If saying “no” in general is a challenge for you, use an alternative method. There are many good ways to say no without using the work no. When your child asks permission to go play video games, for example, you could answer, “No, you need to do your chores first.” Instead reply, “Yes, as soon as you get your chores done.” Starting your answer with a “yes” gives the illusion of permission while still setting standards, limits and expectations. Kids are less likely to contest an answer that starts with yes. (But they still will—we’ll take a look at that in a second.)
Again the tone and quality of the relationship and conversation improves when yes, vs. no, is the foundation of your dialogue. When kids have the feeling your looking to say yes, not no, they’ll instinctively want to work with you vs. against you.
Even with your best “yes–based” answers, kids will still test your boundaries. Once you’ve given your “Yes, you can ...as soon as you…”all you have to do is play it back like a broken record in response to their attempts at negotiation. Keep a firm matter of fact tone and replay over and over until they relent.

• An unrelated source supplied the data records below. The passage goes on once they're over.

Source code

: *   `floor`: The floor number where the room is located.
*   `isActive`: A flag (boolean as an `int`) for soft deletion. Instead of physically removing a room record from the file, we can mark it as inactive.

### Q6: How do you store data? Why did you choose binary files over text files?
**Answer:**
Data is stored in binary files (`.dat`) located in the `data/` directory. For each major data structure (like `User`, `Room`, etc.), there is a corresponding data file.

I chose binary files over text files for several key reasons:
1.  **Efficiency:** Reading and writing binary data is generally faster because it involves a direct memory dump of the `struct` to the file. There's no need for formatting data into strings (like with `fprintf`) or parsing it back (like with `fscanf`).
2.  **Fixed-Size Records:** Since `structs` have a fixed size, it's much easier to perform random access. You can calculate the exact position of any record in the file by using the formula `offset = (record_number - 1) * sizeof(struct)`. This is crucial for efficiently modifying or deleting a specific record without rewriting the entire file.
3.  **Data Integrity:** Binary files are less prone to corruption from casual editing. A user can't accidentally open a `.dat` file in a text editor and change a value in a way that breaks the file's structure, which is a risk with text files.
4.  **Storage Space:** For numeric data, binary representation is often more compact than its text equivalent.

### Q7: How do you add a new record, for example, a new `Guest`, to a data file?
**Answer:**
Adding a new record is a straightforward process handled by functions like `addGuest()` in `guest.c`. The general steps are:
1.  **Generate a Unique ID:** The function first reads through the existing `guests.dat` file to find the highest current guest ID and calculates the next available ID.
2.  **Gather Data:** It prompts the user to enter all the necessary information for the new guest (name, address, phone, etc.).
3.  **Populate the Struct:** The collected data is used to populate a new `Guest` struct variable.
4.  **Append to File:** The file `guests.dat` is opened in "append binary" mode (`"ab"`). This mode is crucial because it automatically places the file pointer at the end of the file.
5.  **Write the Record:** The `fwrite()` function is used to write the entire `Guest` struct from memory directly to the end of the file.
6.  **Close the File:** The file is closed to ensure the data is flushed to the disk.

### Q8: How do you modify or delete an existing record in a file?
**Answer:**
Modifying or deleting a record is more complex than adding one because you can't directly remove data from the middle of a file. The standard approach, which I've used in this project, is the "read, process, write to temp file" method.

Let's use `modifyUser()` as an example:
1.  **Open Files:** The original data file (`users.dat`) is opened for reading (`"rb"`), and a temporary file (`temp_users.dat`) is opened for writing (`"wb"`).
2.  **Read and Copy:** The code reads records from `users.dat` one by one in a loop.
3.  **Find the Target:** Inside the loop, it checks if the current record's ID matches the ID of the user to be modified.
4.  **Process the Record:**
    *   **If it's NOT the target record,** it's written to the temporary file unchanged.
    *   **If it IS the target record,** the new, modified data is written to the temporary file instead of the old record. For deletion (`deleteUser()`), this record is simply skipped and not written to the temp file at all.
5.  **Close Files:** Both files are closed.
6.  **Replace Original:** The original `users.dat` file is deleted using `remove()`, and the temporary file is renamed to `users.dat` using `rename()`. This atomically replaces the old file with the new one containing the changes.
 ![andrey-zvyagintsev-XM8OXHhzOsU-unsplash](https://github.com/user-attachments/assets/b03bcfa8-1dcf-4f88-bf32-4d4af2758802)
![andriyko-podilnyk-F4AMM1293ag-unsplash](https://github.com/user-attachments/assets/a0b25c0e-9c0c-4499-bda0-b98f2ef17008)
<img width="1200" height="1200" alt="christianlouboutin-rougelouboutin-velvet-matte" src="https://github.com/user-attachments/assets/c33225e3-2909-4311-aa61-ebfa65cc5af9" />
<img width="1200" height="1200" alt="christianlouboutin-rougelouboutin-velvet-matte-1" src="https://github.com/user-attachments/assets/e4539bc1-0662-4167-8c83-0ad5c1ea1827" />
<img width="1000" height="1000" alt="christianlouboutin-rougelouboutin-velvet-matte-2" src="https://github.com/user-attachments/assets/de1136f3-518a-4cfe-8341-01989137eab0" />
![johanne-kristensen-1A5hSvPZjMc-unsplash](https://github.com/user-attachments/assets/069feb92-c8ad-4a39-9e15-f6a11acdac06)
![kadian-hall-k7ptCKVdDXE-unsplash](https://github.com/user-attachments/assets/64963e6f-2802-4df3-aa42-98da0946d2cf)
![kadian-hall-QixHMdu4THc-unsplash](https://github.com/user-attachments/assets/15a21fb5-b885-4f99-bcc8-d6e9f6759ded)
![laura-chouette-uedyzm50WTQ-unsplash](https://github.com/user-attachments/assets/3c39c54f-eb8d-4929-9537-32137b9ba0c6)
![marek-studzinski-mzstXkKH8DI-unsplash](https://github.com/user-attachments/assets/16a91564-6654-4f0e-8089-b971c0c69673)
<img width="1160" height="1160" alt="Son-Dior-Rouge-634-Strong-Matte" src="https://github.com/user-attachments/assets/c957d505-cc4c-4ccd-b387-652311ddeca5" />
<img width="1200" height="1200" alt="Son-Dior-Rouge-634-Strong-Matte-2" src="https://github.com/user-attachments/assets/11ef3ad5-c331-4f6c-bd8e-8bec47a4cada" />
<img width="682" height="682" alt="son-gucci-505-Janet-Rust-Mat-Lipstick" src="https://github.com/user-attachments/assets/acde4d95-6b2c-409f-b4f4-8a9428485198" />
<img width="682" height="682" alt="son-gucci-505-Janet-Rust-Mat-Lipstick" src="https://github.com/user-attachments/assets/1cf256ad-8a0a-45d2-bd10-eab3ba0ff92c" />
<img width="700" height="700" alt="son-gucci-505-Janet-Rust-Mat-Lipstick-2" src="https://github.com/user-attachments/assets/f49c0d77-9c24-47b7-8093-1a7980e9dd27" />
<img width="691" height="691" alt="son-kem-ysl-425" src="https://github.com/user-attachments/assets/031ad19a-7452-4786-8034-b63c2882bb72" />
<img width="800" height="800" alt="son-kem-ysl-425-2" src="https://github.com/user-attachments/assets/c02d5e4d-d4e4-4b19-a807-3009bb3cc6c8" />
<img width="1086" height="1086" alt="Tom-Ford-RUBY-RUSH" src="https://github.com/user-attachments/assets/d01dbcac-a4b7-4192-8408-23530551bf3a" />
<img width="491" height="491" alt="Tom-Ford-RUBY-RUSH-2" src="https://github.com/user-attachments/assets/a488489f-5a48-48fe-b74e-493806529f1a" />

“Yes, You can ...as soon as you…”
“But Kate doesn’t have to”
“Yes, You can ...as soon as you…”
“That’s not fair!”
“Yes, You can...as soon as you…”
Usually kids will tire of negotiation when they find it’s no longer effective in manipulating the situation and only postpones the inevitable—them following directions so they can get whatever privilege they’re after. However, it’s my personal policy to NEVER repeat myself more than three times. If I have to repeat my answer more than that, my next response is to firmly state, “You have my answer. If you ask me again the answer will be NO.” ONLY do this if you KNOW you’re going to follow through! Consistency is the name of the game here.
BONUS: This works on adults who act like kids too!